Assignment
Lines where the string "place" appears are to be copied from the entries below.

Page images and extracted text

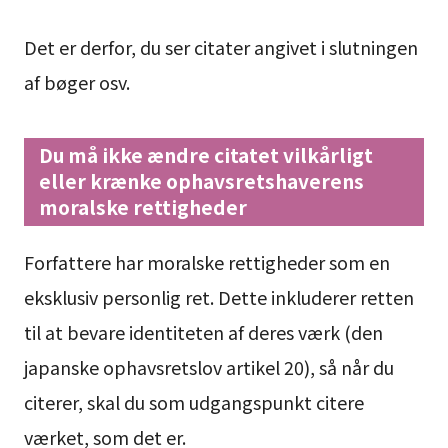
Det er derfor, du ser citater angivet i slutningen
af bøger osv.
Du må ikke ændre citatet vilkårligt
eller krænke ophavsretshaverens
moralske rettigheder
Forfattere har moralske rettigheder som en
eksklusiv personlig ret. Dette inkluderer retten
til at bevare identiteten af deres værk (den
japanske ophavsretslov artikel 20), så når du
citerer, skal du som udgangspunkt citere
værket, som det er.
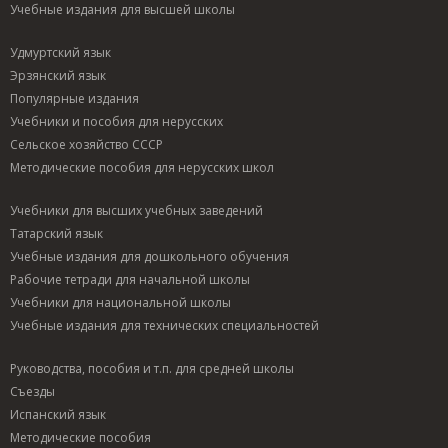
Учебные издания для высшей школы
Удмуртский язык
Эрзянский язык
Популярные издания
Учебники и пособия для нерусских
Сельское хозяйство СССР
Методические пособия для нерусских школ
Учебники для высших учебных заведений
Татарский язык
Учебные издания для дошкольного обучения
Рабочие тетради для начальной школы
Учебники для национальной школы
Учебные издания для технических специальностей
Руководства, пособия и т.п. для средней школы
Съезды
Испанский язык
Методические пособия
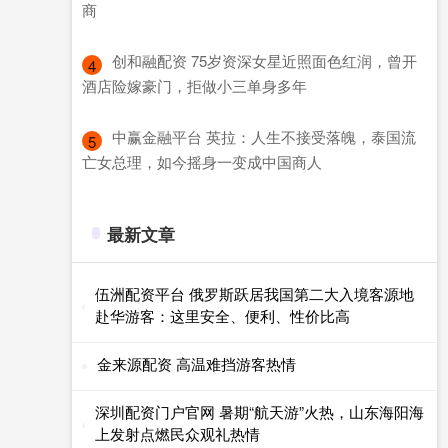
商
​创和融配资 75岁资深女星近照面色红润，曾开
4
酒店险嫁豪门，拒做小三单身多年
​中赢金融平台 英拉：人生不接受落魄，泰国流
5
亡女总理，如今摇身一变成中国商人
最新文章
伍洲配资平台 俄罗斯跃居我国第二大入境客源地
赴华游客：这里安全、便利、性价比高
金来源配资 高温难挡游客热情
深圳配资门户官网 暑期“航天游”火热，山东海阳海
上发射点燃民众观礼热情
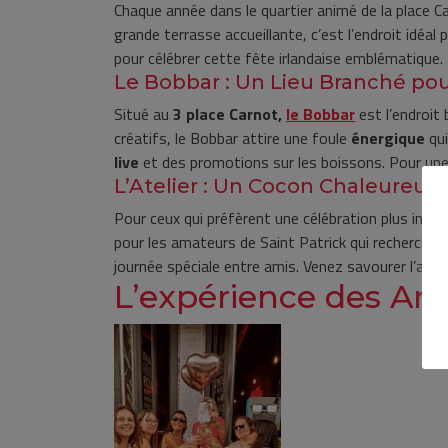
Chaque année dans le quartier animé de la place C
grande terrasse accueillante, c’est l’endroit idéal
pour célébrer cette fête irlandaise emblématique.
Le Bobbar : Un Lieu Branché pour
Situé au
3 place Carnot,
le Bobbar
est l’endroit
créatifs, le Bobbar attire une foule
énergique
qui
live
et des promotions sur les boissons. Pour un
L’Atelier : Un Cocon Chaleureux 
Pour ceux qui préfèrent une célébration plus intim
pour les amateurs de Saint Patrick qui recherchen
journée spéciale entre amis. Venez savourer l’ambia
L’expérience des Andr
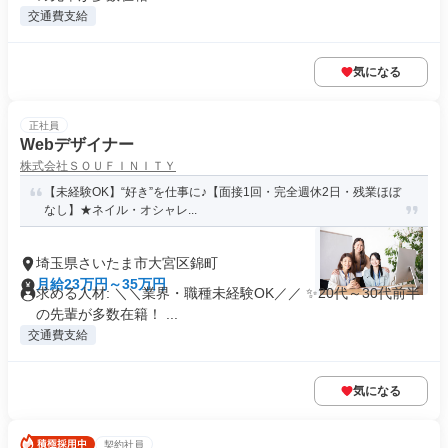
交通費支給
気になる
正社員
Webデザイナー
株式会社ＳＯＵＦＩＮＩＴＹ
【未経験OK】“好き”を仕事に♪【面接1回・完全週休2日・残業ほぼ
なし】★ネイル・オシャレ...
埼玉県さいたま市大宮区錦町
月給23万円～35万円
求める人材: ＼＼業界・職種未経験OK／／ ✨20代～30代前半
の先輩が多数在籍！ ...
交通費支給
気になる
契約社員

Response to the exercise
Chaque année dans le quartier animé de la place C
3 place Carnot,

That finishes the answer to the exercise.